_ACTIVITY_.
In the records, find every line with the word "moderate" and copy it out.

RECORDS Block Start

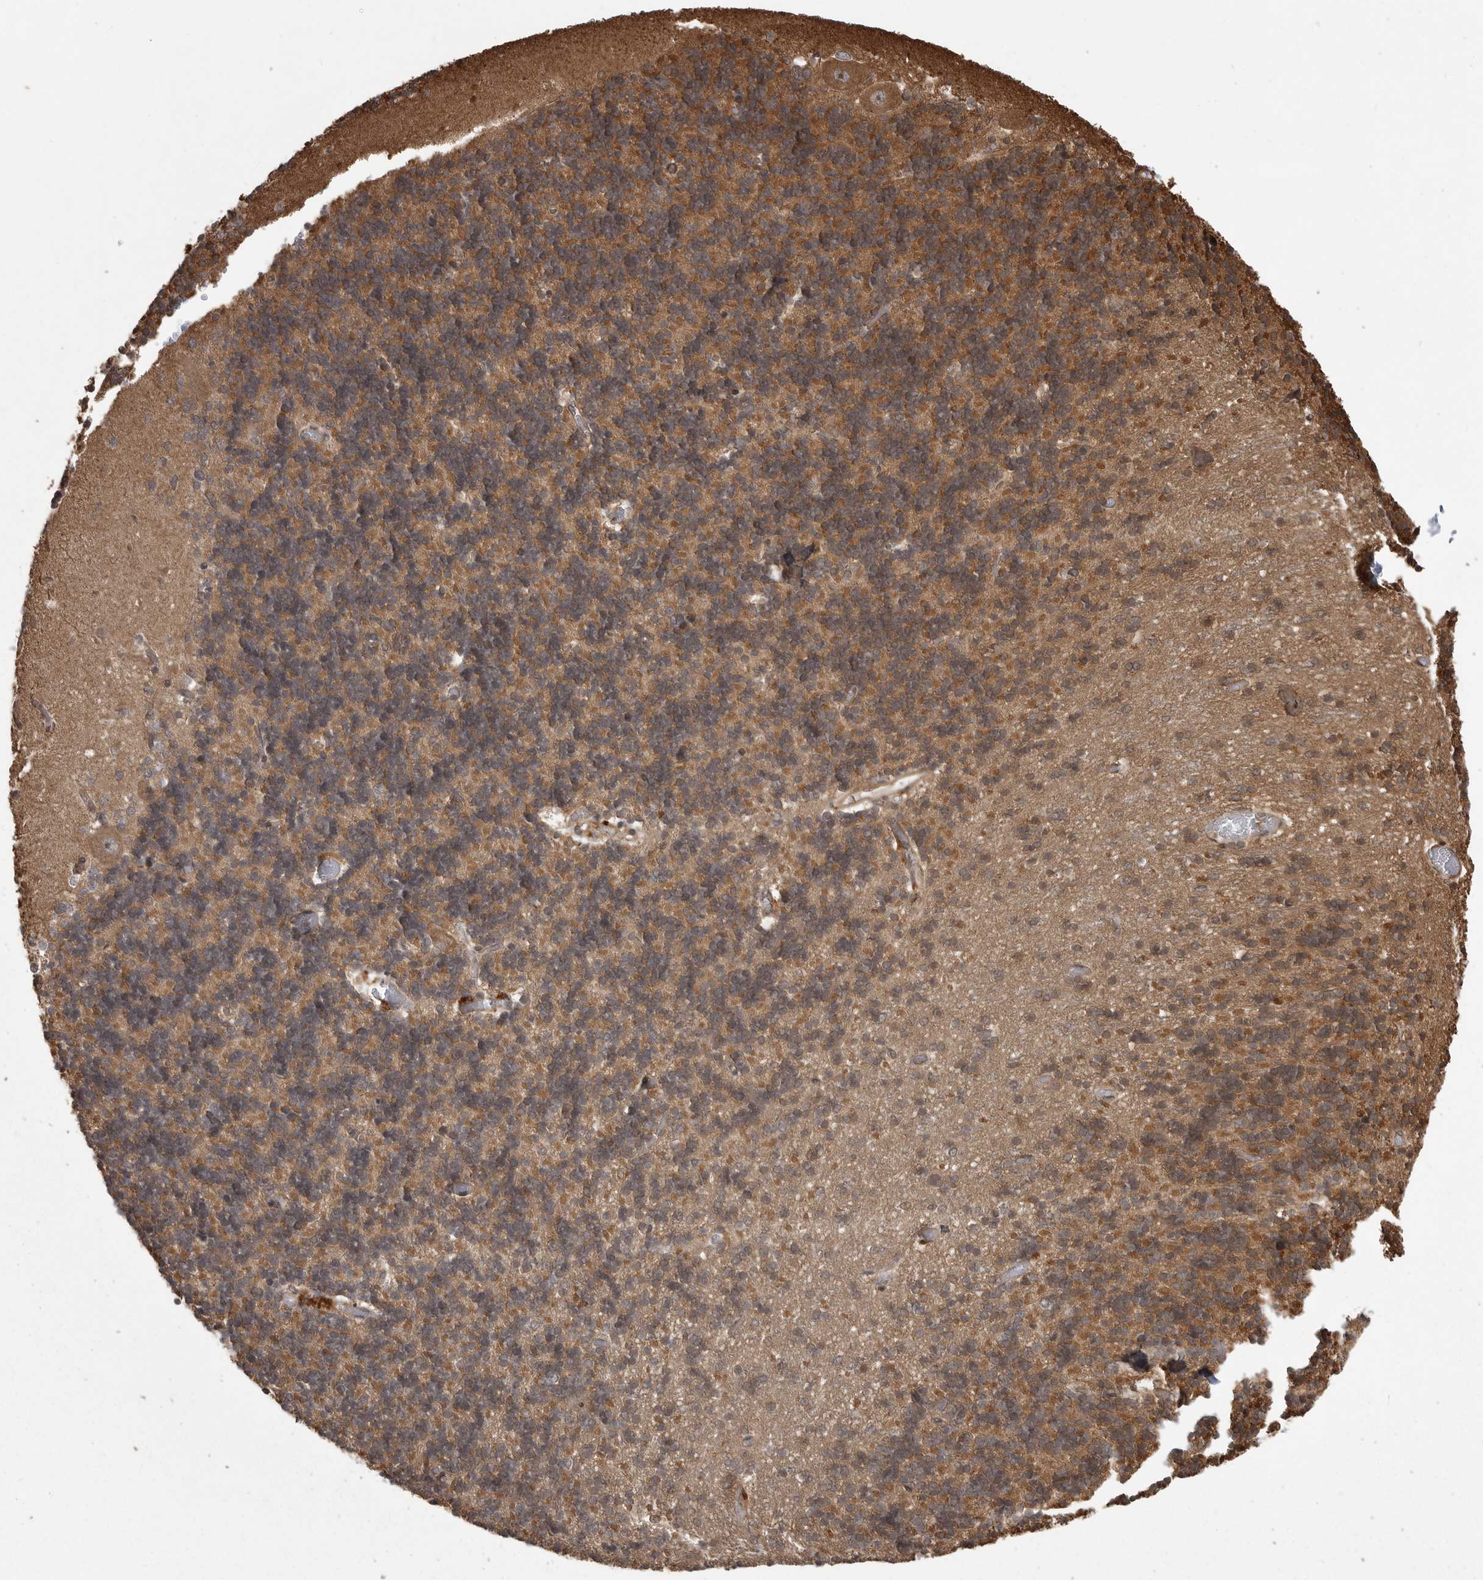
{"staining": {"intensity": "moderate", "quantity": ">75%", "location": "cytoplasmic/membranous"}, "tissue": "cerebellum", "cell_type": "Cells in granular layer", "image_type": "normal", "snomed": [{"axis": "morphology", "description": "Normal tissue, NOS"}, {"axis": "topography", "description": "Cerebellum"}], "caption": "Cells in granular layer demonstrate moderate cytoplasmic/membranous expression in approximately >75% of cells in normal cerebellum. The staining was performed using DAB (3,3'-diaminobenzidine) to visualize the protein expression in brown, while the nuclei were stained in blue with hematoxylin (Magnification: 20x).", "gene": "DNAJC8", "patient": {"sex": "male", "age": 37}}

RECORDS Block End
RECORDS Block Start

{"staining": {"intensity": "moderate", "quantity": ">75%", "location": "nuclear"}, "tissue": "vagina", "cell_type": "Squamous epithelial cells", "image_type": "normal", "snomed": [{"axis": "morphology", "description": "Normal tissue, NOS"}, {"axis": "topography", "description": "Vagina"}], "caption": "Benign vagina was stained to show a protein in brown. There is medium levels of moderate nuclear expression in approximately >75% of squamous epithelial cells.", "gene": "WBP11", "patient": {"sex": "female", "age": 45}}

RECORDS Block End
RECORDS Block Start

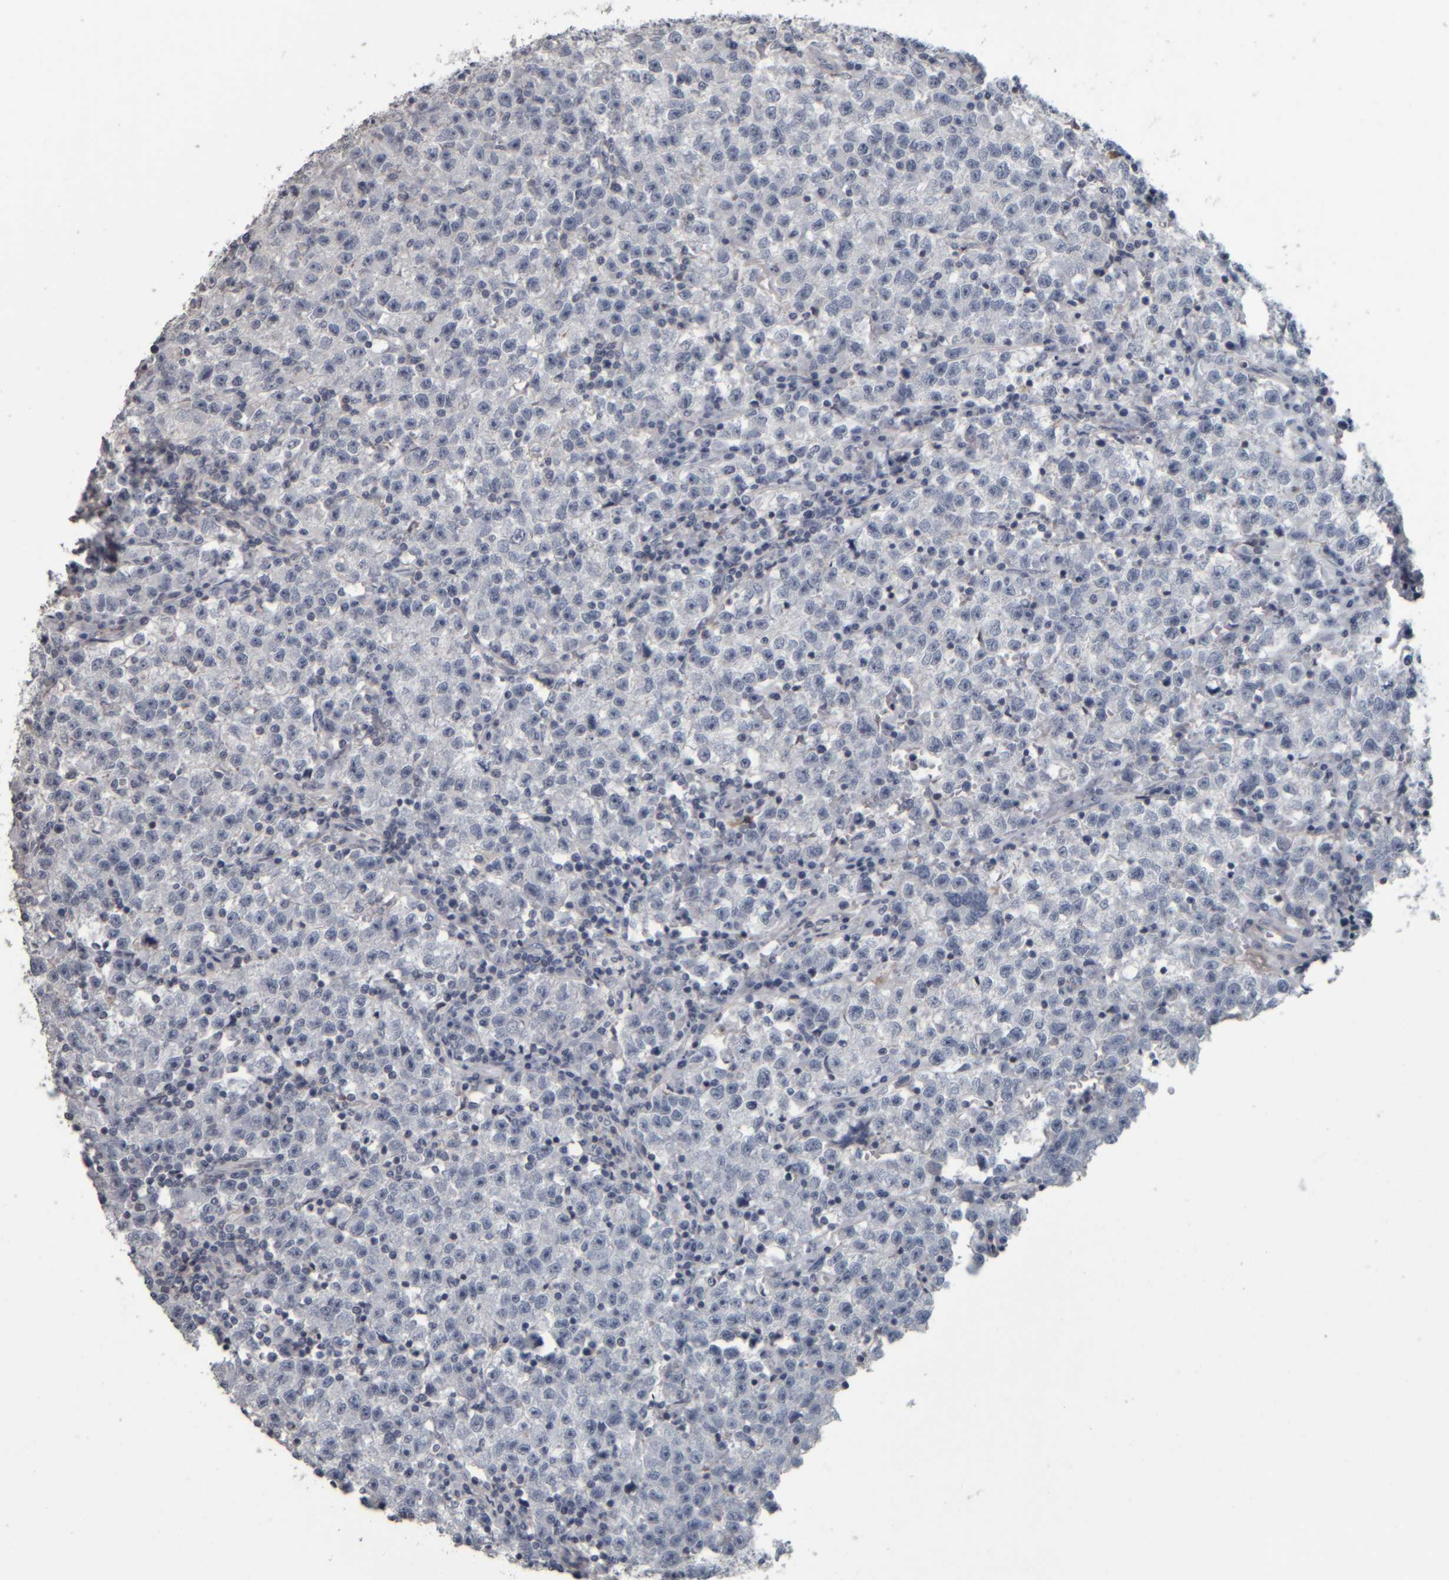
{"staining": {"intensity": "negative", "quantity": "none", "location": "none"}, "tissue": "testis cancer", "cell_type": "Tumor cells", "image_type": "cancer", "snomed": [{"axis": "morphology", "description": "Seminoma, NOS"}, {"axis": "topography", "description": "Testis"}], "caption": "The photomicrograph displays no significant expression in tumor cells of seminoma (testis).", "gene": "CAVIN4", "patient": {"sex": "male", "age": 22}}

RECORDS Block End

_RESPONSE BELOW_.
{"staining": {"intensity": "moderate", "quantity": ">75%", "location": "cytoplasmic/membranous"}, "tissue": "cerebellum", "cell_type": "Cells in granular layer", "image_type": "normal", "snomed": [{"axis": "morphology", "description": "Normal tissue, NOS"}, {"axis": "topography", "description": "Cerebellum"}], "caption": "Cells in granular layer demonstrate moderate cytoplasmic/membranous expression in approximately >75% of cells in normal cerebellum. The staining was performed using DAB (3,3'-diaminobenzidine) to visualize the protein expression in brown, while the nuclei were stained in blue with hematoxylin (Magnification: 20x).", "gene": "DNAJC8", "patient": {"sex": "male", "age": 37}}
{"staining": {"intensity": "moderate", "quantity": ">75%", "location": "nuclear"}, "tissue": "vagina", "cell_type": "Squamous epithelial cells", "image_type": "normal", "snomed": [{"axis": "morphology", "description": "Normal tissue, NOS"}, {"axis": "topography", "description": "Vagina"}], "caption": "Benign vagina was stained to show a protein in brown. There is medium levels of moderate nuclear expression in approximately >75% of squamous epithelial cells.", "gene": "WBP11", "patient": {"sex": "female", "age": 45}}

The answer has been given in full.